I paused to explain why, at some length. We discussed. We argued. Before long the board was flooded with symbols. Clément was still unsure about the positivity. How can strict positivity be proved without any regularity bound? Is such a thing even imaginable?

“It’s not so shocking, when you think about it: collisions produce lower bounds; so does transport, in a confined system. So it makes sense. Unless we’re completely missing something, the two effects ought to reinforce each other. Bernt tried a while ago, he gave up. A whole bunch of people have tried, but no one’s had any luck so far. Still, it’s plausible.”

“You’re sure that the transport is going to turn out to be positive without regularity? And yet without collisions, you bring over the same density value, it doesn’t become more positive—”

“I know, but when you average the velocities, it strengthens the positivity—a little like what happens with the averaging lemmas for kinetic equations. But here we’re dealing with positivity, not regularity. No one’s really looked at it from this angle before. Which reminds me … when was it? That’s it! Two years ago, at Princeton, a Chinese postdoc asked me a somewhat similar question. You take a transport equation, in the torus, say. Assuming zero regularity, you want to show that the spatial density becomes strictly positive. Without regularity! He could do it for free transport, and for something more general on small time scales, but for larger times he was stymied.… I remember asking other people about it at the time, but no one had a convincing answer.”

“Back up. How did he handle the simple free transport case?”

“Free transport” is a piece of jargon that refers to an ideal gas in which the particles do not interact. The model is too simplified to be at all realistic, but you can still learn a lot from it.

“Not sure—but it should be obvious from an explicit solution. Let’s try to figure it out, right now.…”

Each of us set about reconstructing the argument that this postdoc, Dong Li, must have developed. No big deal, more like a minor exercise in problem solving. But maybe it will help us resolve the great enigma, who knows? And besides, it’s a contest—who can come up with the answer first? We scribbled away in silence for a few minutes. I won.

“I think I’ve got it.”

I got up and went over to the board, just like in school when the teacher shows the class how to solve a problem.

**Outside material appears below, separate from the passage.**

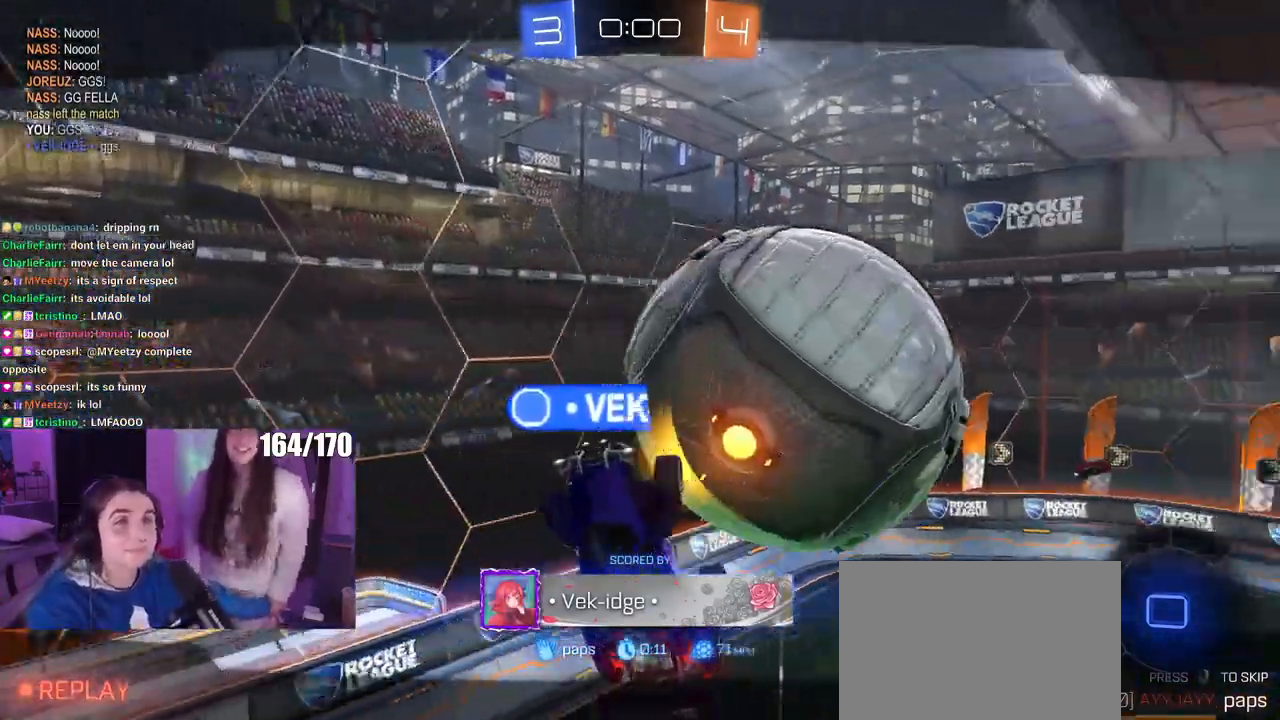
{"buttons": [], "left_stick": "center", "right_stick": "center", "events": []}
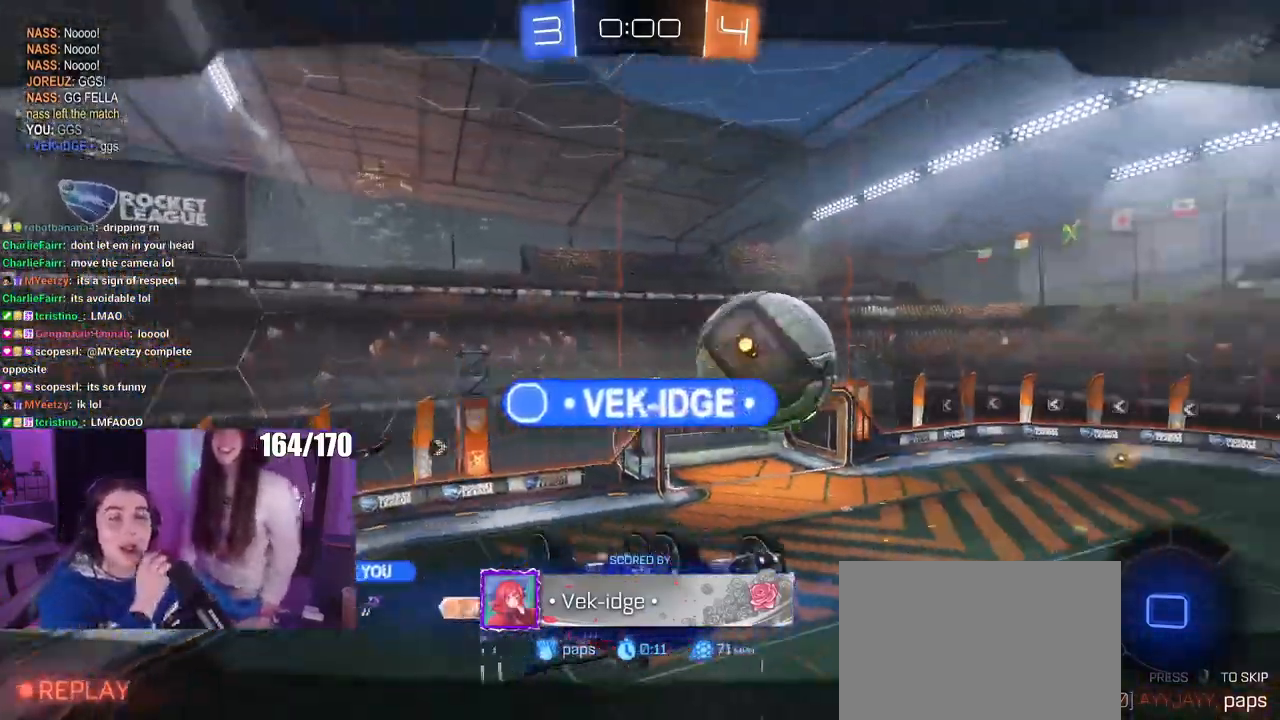
{"buttons": [], "left_stick": "center", "right_stick": "center", "events": []}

“You break down the solution in terms of the replicas of the torus … you change the variables in each piece … a Jacobian drops out, you use the Lipschitz regularity … and finally you end up with convergence in 1/
t
. Slow, but it looks about right.”

“But then you don’t have regularization … you get convergence by averaging … by averaging.…”

Clément was thinking out loud, staring at my calculation. Suddenly his face lit up. In a state of great excitement, he jabbed at the board with his index finger: “But then you’d have to check to see whether that helps with Landau damping!”

I was at a loss for words. Three seconds of silence. A vague feeling this could be important.

Now it was my turn to ask Clément to explain. He didn’t know what to say either. He hemmed and hawed, shifting his weight from one foot to the other. Then he said that my solution reminded him of a conversation he’d had three years ago with a Chinese-born mathematician in the United States, Yan Guo, at Brown.

“In Landau damping you want to have relaxation for a reversible equation—”

“Yes, yes, I know. But doesn’t interaction play a role? We’re not dealing with the Vlasov here, it’s just free transport!”

“Okay, maybe you’re right, interaction must play a role—in which case … the convergence should be exponential. Do you think 1/
t
is optimal?”

“Sounds right to me. What do you think?”